### [GOAL]
Identify each line in the entries below that contains the string "qUnion", and copy those lines.
****************************************
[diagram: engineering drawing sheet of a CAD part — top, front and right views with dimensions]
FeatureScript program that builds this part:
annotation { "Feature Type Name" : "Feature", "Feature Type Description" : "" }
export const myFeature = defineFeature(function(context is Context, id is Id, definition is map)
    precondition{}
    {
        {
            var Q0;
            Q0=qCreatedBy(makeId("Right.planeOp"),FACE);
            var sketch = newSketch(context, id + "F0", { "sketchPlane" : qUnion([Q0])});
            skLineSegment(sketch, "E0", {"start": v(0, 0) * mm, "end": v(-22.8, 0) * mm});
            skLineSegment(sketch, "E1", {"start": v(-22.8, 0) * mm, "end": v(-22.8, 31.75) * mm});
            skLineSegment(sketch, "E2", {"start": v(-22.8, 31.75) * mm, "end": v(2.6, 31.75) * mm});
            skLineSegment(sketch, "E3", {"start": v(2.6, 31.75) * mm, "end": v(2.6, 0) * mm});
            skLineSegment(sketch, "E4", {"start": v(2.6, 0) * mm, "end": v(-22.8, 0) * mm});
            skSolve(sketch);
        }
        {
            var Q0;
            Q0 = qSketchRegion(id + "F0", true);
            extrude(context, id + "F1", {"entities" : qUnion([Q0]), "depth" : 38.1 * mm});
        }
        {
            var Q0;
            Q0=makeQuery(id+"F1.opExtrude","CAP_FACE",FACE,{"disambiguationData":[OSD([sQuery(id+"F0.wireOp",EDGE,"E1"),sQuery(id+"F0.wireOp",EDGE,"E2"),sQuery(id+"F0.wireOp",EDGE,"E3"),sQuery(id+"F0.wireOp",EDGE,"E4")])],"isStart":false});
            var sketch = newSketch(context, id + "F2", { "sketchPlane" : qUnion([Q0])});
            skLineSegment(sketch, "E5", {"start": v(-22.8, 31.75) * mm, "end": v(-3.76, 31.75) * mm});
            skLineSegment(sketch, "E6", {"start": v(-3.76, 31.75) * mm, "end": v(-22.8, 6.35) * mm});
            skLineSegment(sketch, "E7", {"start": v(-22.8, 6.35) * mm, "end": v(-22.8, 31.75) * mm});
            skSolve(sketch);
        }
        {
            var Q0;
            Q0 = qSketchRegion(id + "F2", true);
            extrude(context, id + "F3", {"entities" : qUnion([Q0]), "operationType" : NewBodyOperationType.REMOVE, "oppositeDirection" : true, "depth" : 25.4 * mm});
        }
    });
****************************************
### [FULL OUTPUT]
            var sketch = newSketch(context, id + "F0", { "sketchPlane" : qUnion([Q0])});
            extrude(context, id + "F1", {"entities" : qUnion([Q0]), "depth" : 38.1 * mm});
            var sketch = newSketch(context, id + "F2", { "sketchPlane" : qUnion([Q0])});
            extrude(context, id + "F3", {"entities" : qUnion([Q0]), "operationType" : NewBodyOperationType.REMOVE, "oppositeDirection" : true, "depth" : 25.4 * mm});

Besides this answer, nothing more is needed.